» Exercise data:
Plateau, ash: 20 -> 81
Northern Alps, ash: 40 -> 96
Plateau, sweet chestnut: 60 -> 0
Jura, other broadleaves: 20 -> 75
---
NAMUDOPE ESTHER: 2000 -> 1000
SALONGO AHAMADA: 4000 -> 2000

» To-do item:
Look above for the line with "Plateau, ash: 20 -> 81" and the line with "Jura, other broadleaves: 20 -> 75", and reproduce exactly those two lines plus every line between, nothing more.

» Exercise answer:
Plateau, ash: 20 -> 81
Northern Alps, ash: 40 -> 96
Plateau, sweet chestnut: 60 -> 0
Jura, other broadleaves: 20 -> 75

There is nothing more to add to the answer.